Master and Maid: The Charles Massey Murder

Description

337 pages
$19.95
ISBN 0-7725-1540-9

Author

Publisher

Year

1985

Contributor

Reviewed by Joan McGrath

Joan McGrath is a Toronto Board of Education library consultant.

Review

He was a member of the powerful Massey family (though an insignificant off-shoot, to be sure) and her employer. She was a humble little housemaid, not long over from England, and only 17 years old, although to obtain a much-needed job she had pretended to be a little older. On February 8, 1915, Carrie Davies shot Charles Albert Massey dead as he approached the front steps of his Toronto home. It was a field-day for scandal-mongers, and a nightmare for the righteous Masseys. They determined that the kindest way out would be to have the unfortunate young woman confined to an asylum for the insane, thus preventing any unseemly revelations in open court from causing the family embarrassment. Carrie’s defenders felt otherwise. They believed her to be neither insane nor a criminal.
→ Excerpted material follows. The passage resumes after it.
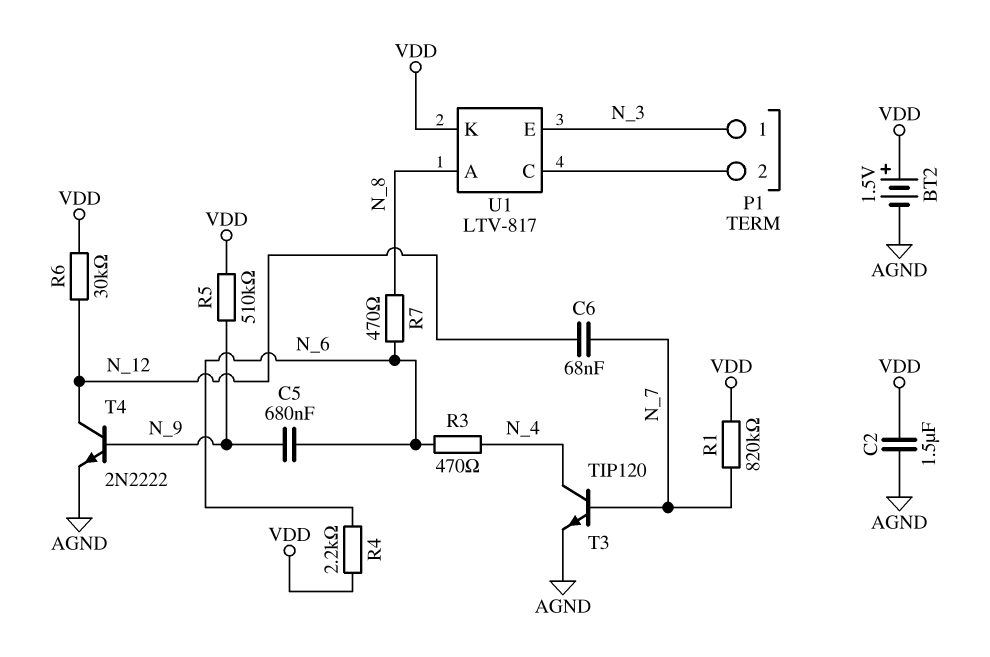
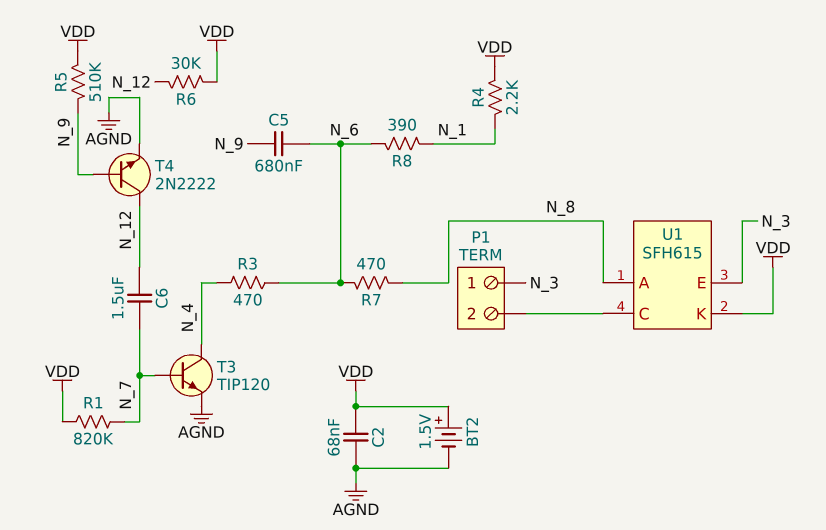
C2: 1.5uF (AGND, VDD) -> 68nF (AGND, VDD)
C6: 68nF (N_7, N_12) -> 1.5uF (N_7, N_12)
R4: 2.2k (N_6, VDD) -> 2.2k (N_1, VDD)
R8: none -> 390 (N_1, N_6)
U1: LTV-817 -> SFH615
Several issues were at stake in this complex case: the unfair legal privilege of the wealthy Establishment; the sexual exploitation of helpless young domestics by their employers; and the determination of the feminist activists of the day that this trial should be fought squarely, not by special pleading over threatened virtue, etc. It all happened long ago. The actors are dead now, and one of them, Bert Massey, lies in an unmarked grave. A fascinating fictionalized but believable account of a distant historical cul-de-sac.